In healthy subjects, from a muscle physiological point of view, these results taken together could be interpreted as a more dynamic tissue. Possible explanations for these findings might be warming-up effects due to increased blood flow (exercise hyperemia) and increased neuromuscular control. The pain in itself may also be factor to be considered. Studies have shown that the interplay and coordination according activities in prime and secondary movers may be affected by pain in the sense that a decrease in an agonist muscle activity may result in an increase in an antagonist muscle activity [13–17, 19]. In future studies of healthy subjects, it is important to analyze whether other factors – such as sex, degree of fitness, strength, and fatigue – influence strain and strain rate both in prime movers and postural muscles

In agreement with the physiological interpretation above, the TM group has a less flexible or dynamic muscle tissue as a consequence of exercise and pain provocation. As briefly referred in the introduction, several studies indicate morphological, biochemical, and neuromuscular alterations in chronic trapezius myalgia when compared to healthy controls. The morphological alterations, such as increased prevalence of RR-fibres, are less likely as direct explanations to decrease strain. If such changes were important for strain and strain rate, then a lower strain would reasonably have been observed before pain provocation. This was not the case, however.

Based on studies using microdialysis of the trapezius, our group has reported that patients with chronic work-related trapezius myalgia have increased interstitial concentrations of potassium, serotonin, lactate, pyruvate, and glutamate at rest [9, 10]. The interstitial concentrations of these substances also increase during brief exercise associated with a significant increase in pain intensity. One possible explanation could be that these concentrations are so high, even though exercise hyperaemia, that they directly affect the mechanical properties of the active muscle fibres.

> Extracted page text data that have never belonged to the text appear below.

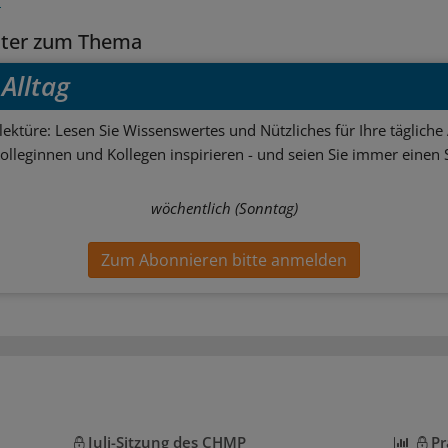
tter zum Thema
Alltag
ektüre: Lesen Sie Wissenswertes und Nützliches für Ihre tägliche 
Kolleginnen und Kollegen inspirieren - und seien Sie immer einen S
wöchentlich (Sonntag)
Zum Abonnieren bitte anmelden
Juli-Sitzung des CHMP
Pr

A third explanation is related to altered neuromuscular control due to increased pain as a consequence of exercise. Le Pera et al. [44] describe how motor control mechanisms are affected by muscle pain by way of reflex and central mechanisms. Experimental studies modulating the noxious system also demonstrate altered responses to acute pain due to injections of algogenic substances, mechanical pressure, ischemia, and electrical stimulation [45, 46]. Injecting hypertonic saline into the upper trapezius muscle resulted in a decreased EMG activity both during static [46, 47] and dynamic tasks [48]. Acute pain can result in reorganization among trapezius muscle subdivisions during repetitive shoulder flexions [49]. Changes in the pattern of coordination during parts of the contraction cycle have been shown during dynamic activities in patients with chronic pain [13–16]. Although differences have been observed at a group level, it is obvious that not all patients have altered coordination patterns in the trapezius muscle [50], which is interesting with respect to the fact that we found a certain blend between controls and TM. The studies are in reasonable agreement with the pain-adaptation model [51, 52]. This model states that a decrease in agonist muscle activity and increase in antagonist muscle activity is a consequence of pain. Hence the decreased strain and unchanged strain rate in TM could be a consequence of such an altered neuromuscular control resulting in a less activated trapezius as a consequence of the increasing pain due to exercise. Another contributing factor in this respect could be a hyper-sensitised pain system (i.e., central sensitization and/or decreased descending control) as a consequence of plastic changes in the pain system due to nociceptive impulses of long duration in TM.